** Opening Supplied information block **

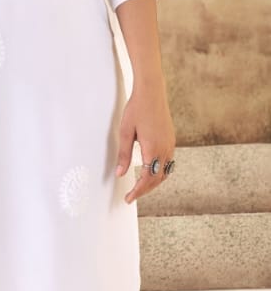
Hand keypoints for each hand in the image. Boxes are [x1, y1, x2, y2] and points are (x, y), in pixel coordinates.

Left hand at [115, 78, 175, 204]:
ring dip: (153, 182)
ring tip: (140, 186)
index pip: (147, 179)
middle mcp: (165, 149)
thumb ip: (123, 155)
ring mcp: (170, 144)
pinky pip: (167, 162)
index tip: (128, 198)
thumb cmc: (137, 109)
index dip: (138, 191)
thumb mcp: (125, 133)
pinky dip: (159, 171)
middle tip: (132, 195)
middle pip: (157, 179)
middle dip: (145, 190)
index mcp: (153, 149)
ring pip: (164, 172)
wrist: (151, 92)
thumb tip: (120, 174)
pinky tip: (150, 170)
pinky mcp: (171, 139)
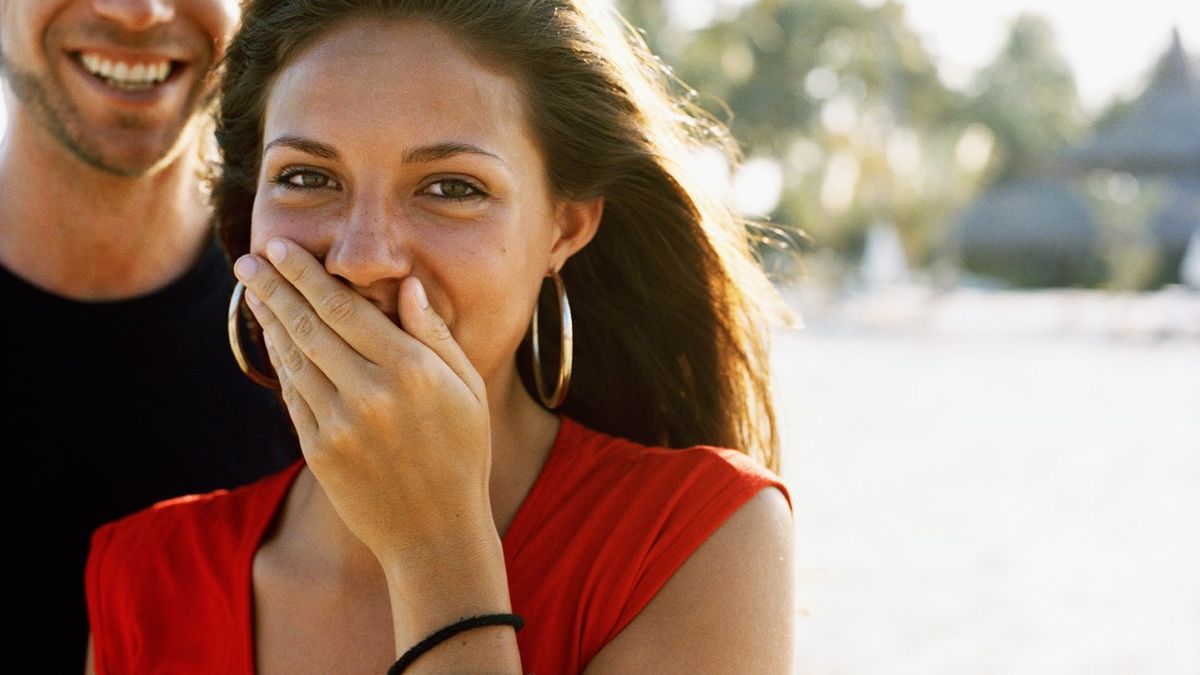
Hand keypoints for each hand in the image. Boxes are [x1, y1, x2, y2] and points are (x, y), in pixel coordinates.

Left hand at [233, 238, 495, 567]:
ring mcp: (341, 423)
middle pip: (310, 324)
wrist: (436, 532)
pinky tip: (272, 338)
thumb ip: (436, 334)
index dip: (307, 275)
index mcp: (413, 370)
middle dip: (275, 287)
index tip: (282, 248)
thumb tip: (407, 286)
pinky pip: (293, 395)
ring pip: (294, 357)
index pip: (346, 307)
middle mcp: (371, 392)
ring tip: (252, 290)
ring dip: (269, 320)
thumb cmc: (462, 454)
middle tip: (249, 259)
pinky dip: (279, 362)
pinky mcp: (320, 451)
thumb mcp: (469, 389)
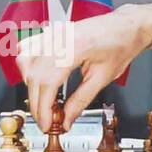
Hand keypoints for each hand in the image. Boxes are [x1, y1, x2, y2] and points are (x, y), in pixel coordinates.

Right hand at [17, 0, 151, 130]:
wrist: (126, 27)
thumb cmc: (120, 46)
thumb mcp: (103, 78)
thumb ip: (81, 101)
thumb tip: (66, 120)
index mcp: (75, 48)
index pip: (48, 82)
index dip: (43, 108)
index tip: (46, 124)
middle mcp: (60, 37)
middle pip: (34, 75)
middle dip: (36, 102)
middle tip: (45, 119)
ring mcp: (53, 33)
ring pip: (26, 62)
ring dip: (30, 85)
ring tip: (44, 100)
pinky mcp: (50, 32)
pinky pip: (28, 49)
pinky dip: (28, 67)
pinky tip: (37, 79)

** Closing Supplied information block **

Problem requirements: Once you find the line that contains "thumb tip: (407, 286)", reproduce it and every line after it through the end of the entries above, exactly as written, with no pictures.

Answer to this exercise:
thumb tip: (407, 286)
pinky pip: (293, 395)
ring pip: (294, 357)
index pip: (346, 307)
middle mcp: (371, 392)
ring tip: (252, 290)
ring dip: (269, 320)
thumb cmc: (462, 454)
middle tip: (249, 259)
pinky dip: (279, 362)
pinky mcp: (320, 451)
thumb mcp: (469, 389)
Hand keypoints for each hand in the image. Boxes are [x1, y1, x2, y2] and points are (x, y), in pixel coordinates.

Right hand at [17, 0, 151, 130]:
wrist: (126, 27)
thumb cmc: (120, 46)
thumb mcp: (103, 78)
thumb ip: (81, 101)
thumb tip: (66, 120)
index mcp: (75, 48)
index pip: (48, 82)
index dip: (43, 108)
index tip: (46, 124)
middle mcp: (60, 37)
middle pip: (34, 75)
middle dip: (36, 102)
middle tip: (45, 119)
ring mcp: (53, 33)
ring pip: (26, 62)
ring dip: (30, 85)
ring tip: (44, 100)
pinky mcp: (50, 32)
pinky pip: (28, 49)
pinky dip: (28, 67)
pinky tip: (37, 79)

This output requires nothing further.